Task prompt. Return, verbatim and in full, the records that follow, but not their pictures.

Collection entries
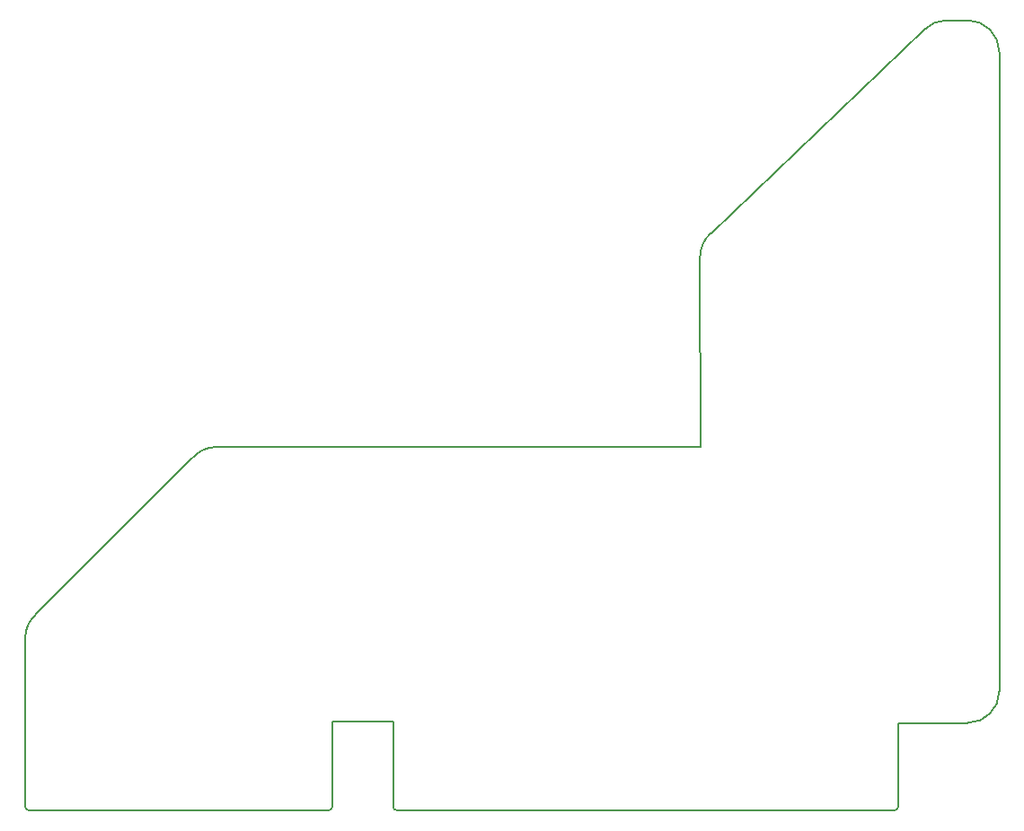
<source format=gbr>
G04 #@! TF.GenerationSoftware,KiCad,Pcbnew,5.1.9-1.fc33*
G04 #@! TF.CreationDate,2021-01-31T23:40:47+01:00*
G04 #@! TF.ProjectId,videocard,76696465-6f63-4617-9264-2e6b69636164,rev?*
G04 #@! TF.SameCoordinates,Original*
G04 #@! TF.FileFunction,Profile,NP*
%FSLAX46Y46*%
G04 Gerber Fmt 4.6, Leading zero omitted, Abs format (unit mm)*
G04 Created by KiCad (PCBNEW 5.1.9-1.fc33) date 2021-01-31 23:40:47*
%MOMM*%
%LPD*%
G01*
G04 APERTURE LIST*
G04 #@! TA.AperFunction,Profile*
%ADD10C,0.150000*%
G04 #@! TD*
G04 APERTURE END LIST*
D10*
X123825000Y-133731000D02*
G75*
G02*
X123444000Y-134112000I-381000J0D01*
G01*
X95250000Y-134112000D02*
G75*
G02*
X94869000Y-133731000I0J381000D01*
G01*
X129921000Y-134112000D02*
G75*
G02*
X129540000Y-133731000I0J381000D01*
G01*
X177165000Y-133731000D02*
G75*
G02*
X176784000Y-134112000I-381000J0D01*
G01*
X179591969Y-60465658D02*
G75*
G02*
X181737000Y-59563000I2145031J-2097342D01*
G01*
X110639958Y-100852573D02*
G75*
G02*
X112903000Y-99822000I2263042J-1969427D01*
G01*
X95899573Y-115592958D02*
G75*
G03*
X94869000Y-117856000I1969427J-2263042D01*
G01*
X159514058Y-79631365D02*
G75*
G03*
X158483485Y-81894407I1969427J-2263042D01*
G01*
X183690000Y-125857000D02*
G75*
G03*
X186690000Y-122857000I0J3000000D01*
G01*
X186690000Y-62563000D02*
G75*
G03*
X183690000Y-59563000I-3000000J0D01*
G01*
X110639958Y-100852573D02*
X95899573Y-115592958D01*
X179591969Y-60465658D02*
X159514058Y-79631365D01*
X94869000Y-133731000D02*
X94869000Y-117856000D01*
X158496000Y-99822000D02*
X158483485Y-81894407D01*
X95250000Y-134112000D02*
X123444000Y-134112000D01*
X177165000Y-133731000D02*
X177165000Y-125857000D01*
X129921000Y-134112000D02*
X176784000Y-134112000D01*
X181737000Y-59563000D02*
X183690000Y-59563000D01*
X186690000Y-122857000D02*
X186690000Y-62563000D01*
X177165000Y-125857000D02*
X183690000Y-125857000D01*
X158496000Y-99822000D02*
X112903000Y-99822000D01*
X123825000Y-133731000D02*
X123825000Y-125730000D01*
X123825000Y-125730000D02*
X129540000Y-125730000D01*
X129540000Y-125730000D02*
X129540000Y-133731000D01*
M02*

</source>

Response below.
<source format=gbr>
G04 #@! TF.GenerationSoftware,KiCad,Pcbnew,5.1.9-1.fc33*
G04 #@! TF.CreationDate,2021-01-31T23:40:47+01:00*
G04 #@! TF.ProjectId,videocard,76696465-6f63-4617-9264-2e6b69636164,rev?*
G04 #@! TF.SameCoordinates,Original*
G04 #@! TF.FileFunction,Profile,NP*
%FSLAX46Y46*%
G04 Gerber Fmt 4.6, Leading zero omitted, Abs format (unit mm)*
G04 Created by KiCad (PCBNEW 5.1.9-1.fc33) date 2021-01-31 23:40:47*
%MOMM*%
%LPD*%
G01*
G04 APERTURE LIST*
G04 #@! TA.AperFunction,Profile*
%ADD10C,0.150000*%
G04 #@! TD*
G04 APERTURE END LIST*
D10*
X123825000Y-133731000D02*
G75*
G02*
X123444000Y-134112000I-381000J0D01*
G01*
X95250000Y-134112000D02*
G75*
G02*
X94869000Y-133731000I0J381000D01*
G01*
X129921000Y-134112000D02*
G75*
G02*
X129540000Y-133731000I0J381000D01*
G01*
X177165000Y-133731000D02*
G75*
G02*
X176784000Y-134112000I-381000J0D01*
G01*
X179591969Y-60465658D02*
G75*
G02*
X181737000Y-59563000I2145031J-2097342D01*
G01*
X110639958Y-100852573D02*
G75*
G02*
X112903000Y-99822000I2263042J-1969427D01*
G01*
X95899573Y-115592958D02*
G75*
G03*
X94869000Y-117856000I1969427J-2263042D01*
G01*
X159514058Y-79631365D02*
G75*
G03*
X158483485Y-81894407I1969427J-2263042D01*
G01*
X183690000Y-125857000D02*
G75*
G03*
X186690000Y-122857000I0J3000000D01*
G01*
X186690000Y-62563000D02*
G75*
G03*
X183690000Y-59563000I-3000000J0D01*
G01*
X110639958Y-100852573D02*
X95899573Y-115592958D01*
X179591969Y-60465658D02*
X159514058Y-79631365D01*
X94869000Y-133731000D02*
X94869000Y-117856000D01*
X158496000Y-99822000D02*
X158483485Y-81894407D01*
X95250000Y-134112000D02*
X123444000Y-134112000D01*
X177165000Y-133731000D02*
X177165000Y-125857000D01*
X129921000Y-134112000D02*
X176784000Y-134112000D01*
X181737000Y-59563000D02*
X183690000Y-59563000D01*
X186690000Y-122857000D02*
X186690000Y-62563000D01*
X177165000Y-125857000D02*
X183690000Y-125857000D01*
X158496000Y-99822000D02*
X112903000Y-99822000D01*
X123825000Y-133731000D02*
X123825000Y-125730000D01*
X123825000Y-125730000D02*
X129540000Y-125730000D01*
X129540000Y-125730000D02*
X129540000Y-133731000D01*
M02*

</source>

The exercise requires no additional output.